Given passage:

·····

Earl D. Pavette Reveals New Mechanical Principles for Instrument Constructed By Self

    What may be the beginning of a factory for the construction of pipe organs in Seattle and fame for a local man is seen today in the little back yard shop of Earl D. Pavette, 1023 East Ninety-second Street.
    Pavette, with years of experience in this work in America's biggest pipe organ plants, has built a $12,000 instrument, said to be the first of its kind wholly constructed in the state, which will soon be installed in the Kent Theatre at Kent.
    But though he has been successful in this venture and is in all probability the pioneer in this work here, that is the smallest feather in Pavette's cap. He prides himself in having achieved success with new mechanical principles of his own.
Click to see the original article (119K)
Click to see the original article (119K)
BUILT HIS CONSOLE
    The console he built entirely himself. The hundreds of pipes, the harp and various tone projectors he had specially built after his own design in the East. Then he did his own assembling after his own new system.
    The chief new departure in Pavette's instrument is a single valve action system on the pipes, which, he said, produces superior results in speed, touch and reproduction in addition to cuting the cost of construction almost in half. And in his four distinct basic tones Pavette has achieved such unification as to give virtually an unlimited variety of tones perfectly blended.
HIGH WIND PRESSURE
    "Yes, the manufacturers thought I was crazy, and only built them under protest," he explained yesterday. "But representatives sent out by them to see the finished product have made an apology."
    Another innovation of Pavette's incorporation is high wind pressure, giving instantaneous reproduction of tone as the player strikes the keys. This, with direct magnet connection to the pipes, gives action faster than in the piano.
    Pavette also has succeeded, he believes, in producing the ideal traps and drums sounds heretofore imperfectly developed in the pipe organ.
FROM CINCINNATI
    Pavette, thirty-nine, came to Seattle from Cincinnati in 1912 and since then has been employed by organ manufacturers to do their installing in this district. He started his career with a small organ manufacturering company in St. Louis at the age of fourteen. For eight years before coming West he was with the Wurlitzer Company and the John Church Company.
    Some day he hopes to organize a pipe organ manufacturing business in Seattle, he said. But first he's going to let Kent theatre audiences pass critical inspection on his first instrument.

·····

Data records:
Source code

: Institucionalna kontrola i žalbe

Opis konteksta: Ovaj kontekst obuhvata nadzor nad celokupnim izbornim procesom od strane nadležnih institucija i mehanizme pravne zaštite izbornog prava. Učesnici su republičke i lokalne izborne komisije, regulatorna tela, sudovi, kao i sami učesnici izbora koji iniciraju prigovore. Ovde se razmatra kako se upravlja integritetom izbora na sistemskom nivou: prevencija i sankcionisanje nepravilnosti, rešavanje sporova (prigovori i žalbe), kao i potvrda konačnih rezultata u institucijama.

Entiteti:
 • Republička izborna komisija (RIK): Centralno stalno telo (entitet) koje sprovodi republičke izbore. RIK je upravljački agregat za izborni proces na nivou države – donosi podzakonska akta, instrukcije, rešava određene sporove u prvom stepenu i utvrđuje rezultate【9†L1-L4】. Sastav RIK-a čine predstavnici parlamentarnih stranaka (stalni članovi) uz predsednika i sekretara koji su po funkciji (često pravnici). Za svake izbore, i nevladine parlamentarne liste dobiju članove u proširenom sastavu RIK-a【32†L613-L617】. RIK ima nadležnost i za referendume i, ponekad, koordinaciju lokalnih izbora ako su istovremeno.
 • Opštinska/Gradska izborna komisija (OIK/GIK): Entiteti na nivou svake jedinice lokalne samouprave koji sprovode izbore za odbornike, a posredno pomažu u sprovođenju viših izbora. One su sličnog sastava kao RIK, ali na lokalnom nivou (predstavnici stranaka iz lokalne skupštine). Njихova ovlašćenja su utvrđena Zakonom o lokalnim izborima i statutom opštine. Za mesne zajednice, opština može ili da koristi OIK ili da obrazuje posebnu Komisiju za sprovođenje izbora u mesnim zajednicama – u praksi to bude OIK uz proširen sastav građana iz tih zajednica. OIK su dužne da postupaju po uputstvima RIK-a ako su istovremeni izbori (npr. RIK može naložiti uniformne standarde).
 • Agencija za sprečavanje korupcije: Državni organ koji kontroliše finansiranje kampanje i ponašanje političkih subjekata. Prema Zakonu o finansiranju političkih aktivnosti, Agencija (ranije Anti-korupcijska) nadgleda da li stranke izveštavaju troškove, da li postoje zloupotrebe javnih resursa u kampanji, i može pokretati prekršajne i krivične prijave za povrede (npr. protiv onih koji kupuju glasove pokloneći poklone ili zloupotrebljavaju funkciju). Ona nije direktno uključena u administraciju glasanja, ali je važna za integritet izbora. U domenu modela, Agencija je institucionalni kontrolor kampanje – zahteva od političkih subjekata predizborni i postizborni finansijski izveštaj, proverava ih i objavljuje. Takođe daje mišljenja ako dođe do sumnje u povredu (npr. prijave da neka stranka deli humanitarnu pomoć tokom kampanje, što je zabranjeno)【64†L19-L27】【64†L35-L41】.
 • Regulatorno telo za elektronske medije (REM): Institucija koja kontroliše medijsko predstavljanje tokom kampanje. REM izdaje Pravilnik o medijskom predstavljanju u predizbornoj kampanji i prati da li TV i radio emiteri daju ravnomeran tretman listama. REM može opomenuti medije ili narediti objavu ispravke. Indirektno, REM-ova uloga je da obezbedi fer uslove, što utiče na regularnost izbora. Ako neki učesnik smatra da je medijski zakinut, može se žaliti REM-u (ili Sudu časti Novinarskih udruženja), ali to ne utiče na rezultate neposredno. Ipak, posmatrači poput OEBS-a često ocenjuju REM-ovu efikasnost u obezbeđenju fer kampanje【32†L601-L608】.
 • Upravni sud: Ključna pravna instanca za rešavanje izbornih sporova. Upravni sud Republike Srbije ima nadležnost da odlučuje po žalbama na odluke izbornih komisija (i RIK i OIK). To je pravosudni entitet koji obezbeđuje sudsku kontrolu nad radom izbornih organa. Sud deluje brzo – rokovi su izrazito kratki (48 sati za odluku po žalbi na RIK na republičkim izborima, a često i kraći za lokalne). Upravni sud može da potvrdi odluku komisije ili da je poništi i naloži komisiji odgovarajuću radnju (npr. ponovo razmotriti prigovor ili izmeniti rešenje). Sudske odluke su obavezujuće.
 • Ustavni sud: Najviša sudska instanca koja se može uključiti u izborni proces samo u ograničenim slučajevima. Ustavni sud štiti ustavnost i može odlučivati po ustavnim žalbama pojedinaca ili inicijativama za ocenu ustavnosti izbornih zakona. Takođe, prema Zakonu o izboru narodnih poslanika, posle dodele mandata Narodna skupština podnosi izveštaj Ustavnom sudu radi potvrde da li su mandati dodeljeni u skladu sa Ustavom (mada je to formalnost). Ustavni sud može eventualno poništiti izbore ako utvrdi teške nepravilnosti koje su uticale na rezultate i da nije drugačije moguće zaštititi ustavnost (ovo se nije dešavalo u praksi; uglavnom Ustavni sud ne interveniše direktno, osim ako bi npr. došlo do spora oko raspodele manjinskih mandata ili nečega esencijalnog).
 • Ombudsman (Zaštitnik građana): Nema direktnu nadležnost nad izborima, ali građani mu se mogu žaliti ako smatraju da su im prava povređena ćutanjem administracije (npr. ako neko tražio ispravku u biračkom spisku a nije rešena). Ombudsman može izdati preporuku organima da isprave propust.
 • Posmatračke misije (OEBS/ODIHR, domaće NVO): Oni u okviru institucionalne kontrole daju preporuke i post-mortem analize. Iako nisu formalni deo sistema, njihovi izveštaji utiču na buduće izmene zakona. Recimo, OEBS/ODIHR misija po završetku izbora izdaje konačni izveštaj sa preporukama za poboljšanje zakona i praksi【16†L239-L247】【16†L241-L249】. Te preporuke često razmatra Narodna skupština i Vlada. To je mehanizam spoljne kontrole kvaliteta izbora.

·····

Exercises to complete:
**a.** Answer these about the article on Earl D. Pavette's pipe organ:
(i) In which theater will the organ be installed?
(ii) In what year did Pavette come to Seattle from Cincinnati?
(iii) How old was Pavette when he started his career?
**b.** Copy out the part of the article on Earl D. Pavette's pipe organ starting with "BUILT HIS CONSOLE" and going on through "own new system.".
The items come from a different source than the article about Earl D. Pavette.

Answer set:
**a.**
(i) The Kent Theatre at Kent
(ii) 1912
(iii) Fourteen

**b.**
BUILT HIS CONSOLE
    The console he built entirely himself. The hundreds of pipes, the harp and various tone projectors he had specially built after his own design in the East. Then he did his own assembling after his own new system.